#### Problem details:
Can you convert all of the material below into a numbered list, skipping any blank lines and leaving out the pictures?

===== Supplied entries

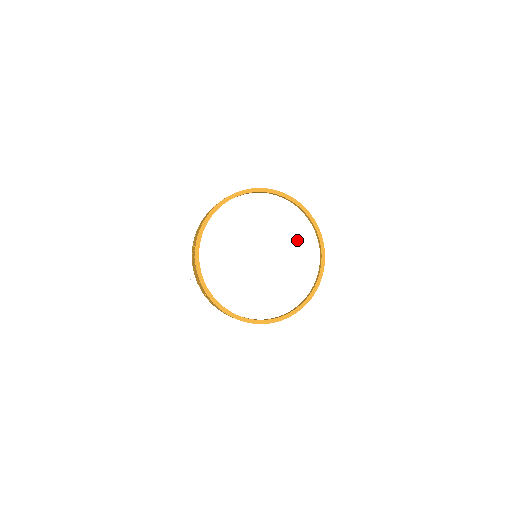
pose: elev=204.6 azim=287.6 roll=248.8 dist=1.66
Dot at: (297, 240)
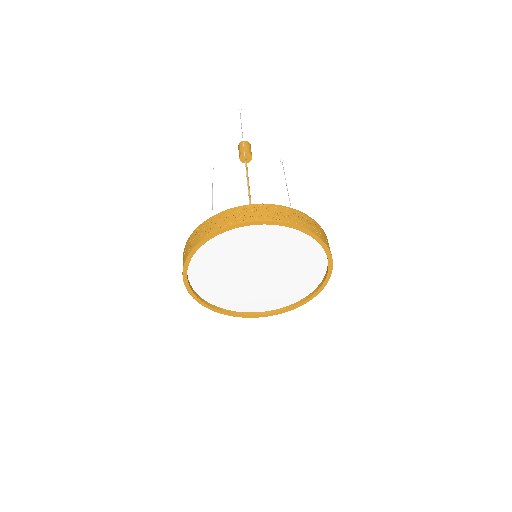
Dot at: (300, 256)
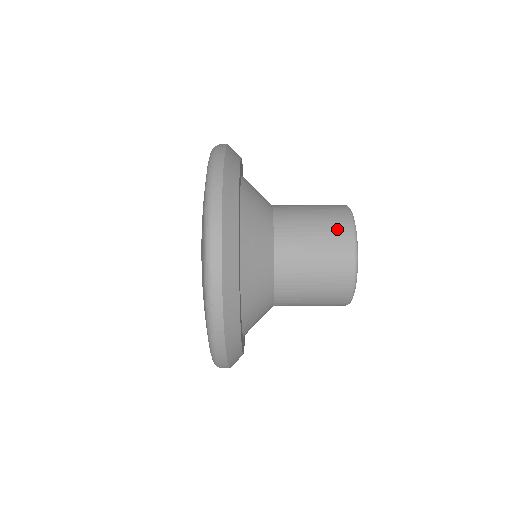
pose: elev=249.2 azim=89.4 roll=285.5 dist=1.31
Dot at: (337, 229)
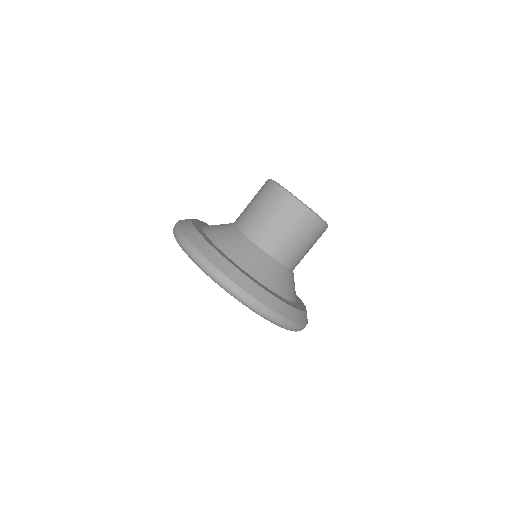
Dot at: occluded
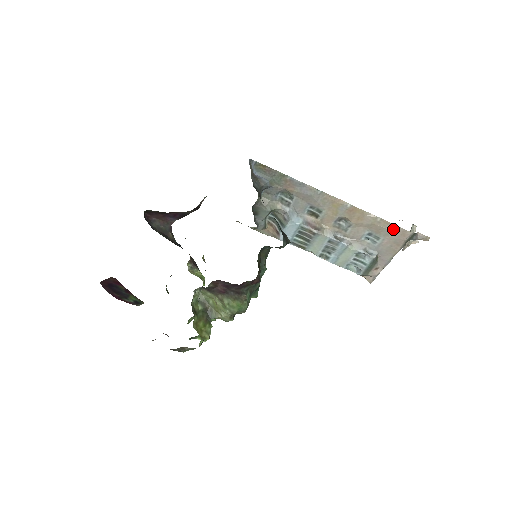
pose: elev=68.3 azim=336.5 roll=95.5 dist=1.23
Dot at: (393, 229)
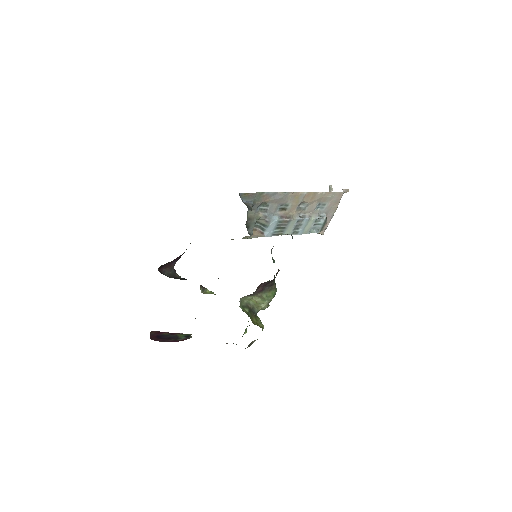
Dot at: (333, 195)
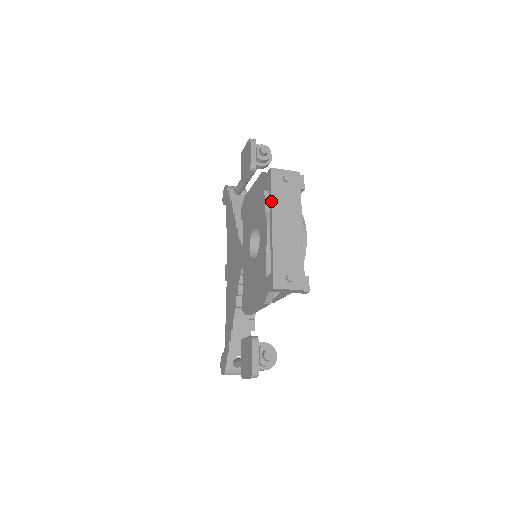
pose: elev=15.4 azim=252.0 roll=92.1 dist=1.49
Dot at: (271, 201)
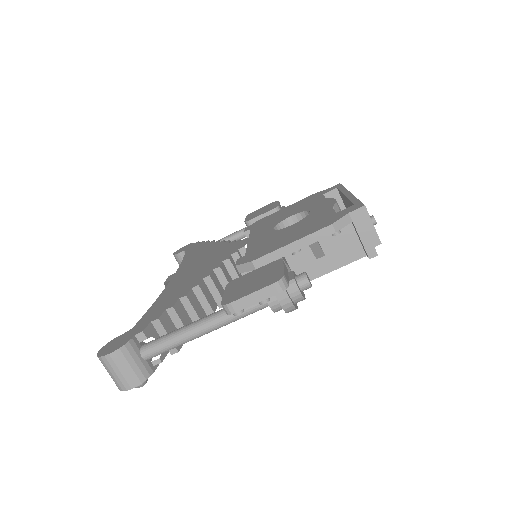
Dot at: occluded
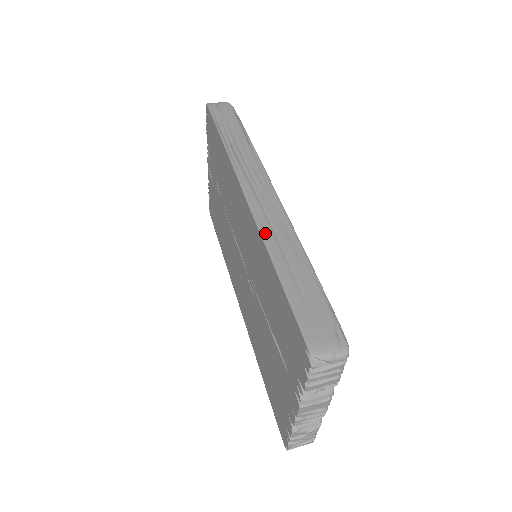
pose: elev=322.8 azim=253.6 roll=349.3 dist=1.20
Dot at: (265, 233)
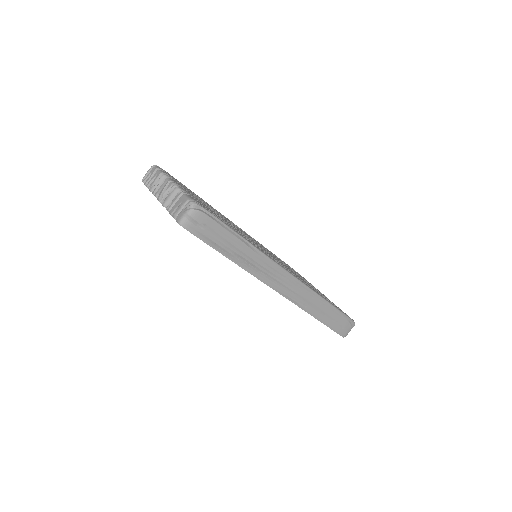
Dot at: (303, 307)
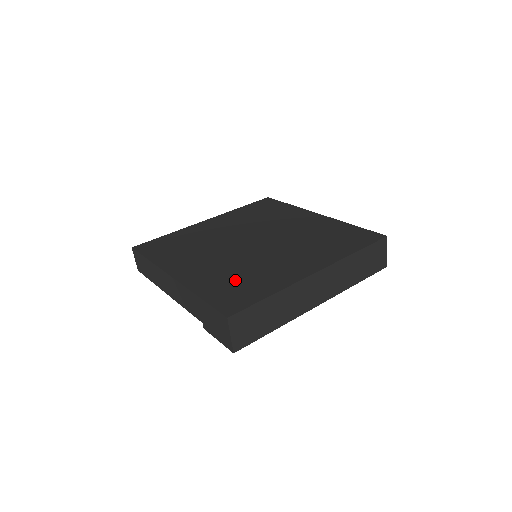
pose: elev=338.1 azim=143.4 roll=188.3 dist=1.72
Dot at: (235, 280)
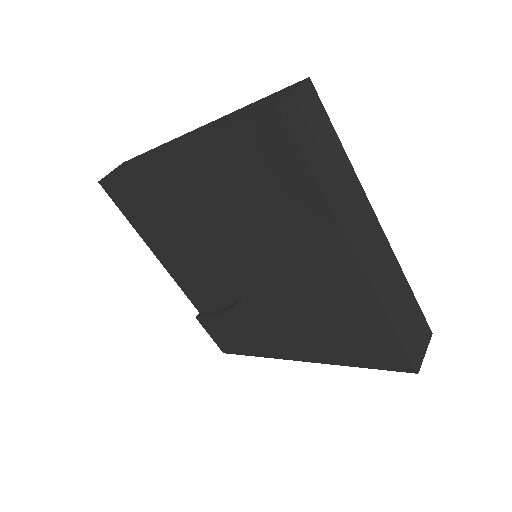
Dot at: occluded
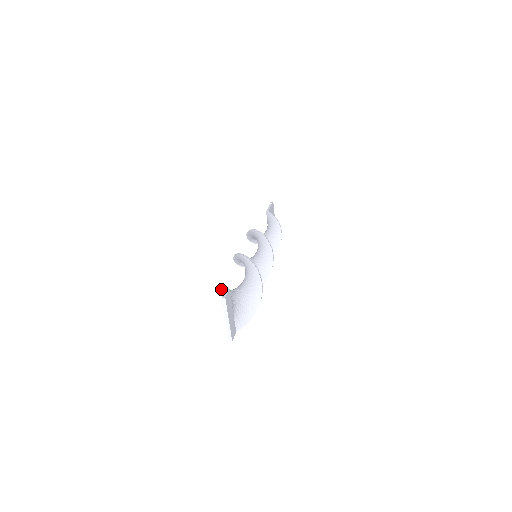
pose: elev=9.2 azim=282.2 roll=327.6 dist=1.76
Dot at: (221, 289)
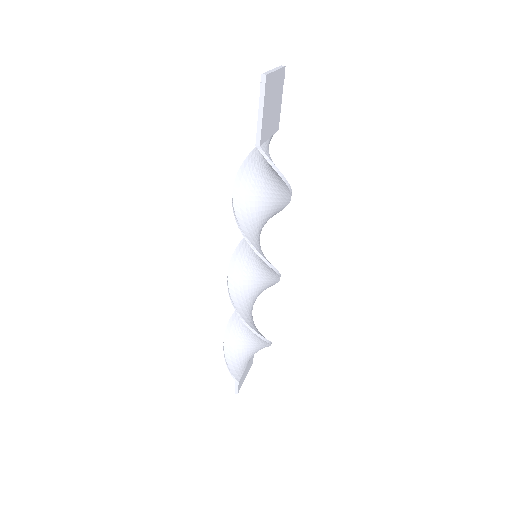
Dot at: (230, 367)
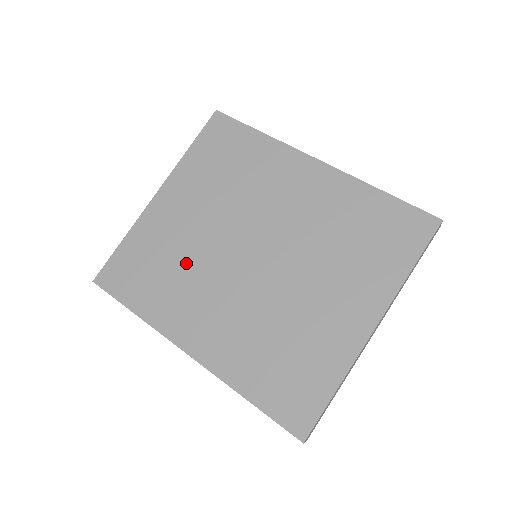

==========

#### Worked solution:
1. pose: elev=204.6 azim=287.6 roll=248.8 dist=1.66
2. Dot at: (297, 240)
3. Dot at: (300, 256)
4. pose: elev=249.2 azim=89.4 roll=285.5 dist=1.31
5. Dot at: (337, 229)
6. Dot at: occluded
7. pose: elev=68.3 azim=336.5 roll=95.5 dist=1.23
8. Dot at: (393, 229)
9. Dot at: (333, 195)
10. pose: elev=15.4 azim=252.0 roll=92.1 dist=1.49
11. Dot at: (271, 201)
12. Dot at: occluded
13. pose: elev=322.8 azim=253.6 roll=349.3 dist=1.20
14. Dot at: (265, 233)
15. Dot at: (303, 307)
16. pose: elev=338.1 azim=143.4 roll=188.3 dist=1.72
17. Dot at: (235, 280)
18. Dot at: occluded
19. pose: elev=9.2 azim=282.2 roll=327.6 dist=1.76
20. Dot at: (221, 289)
21. Dot at: (230, 367)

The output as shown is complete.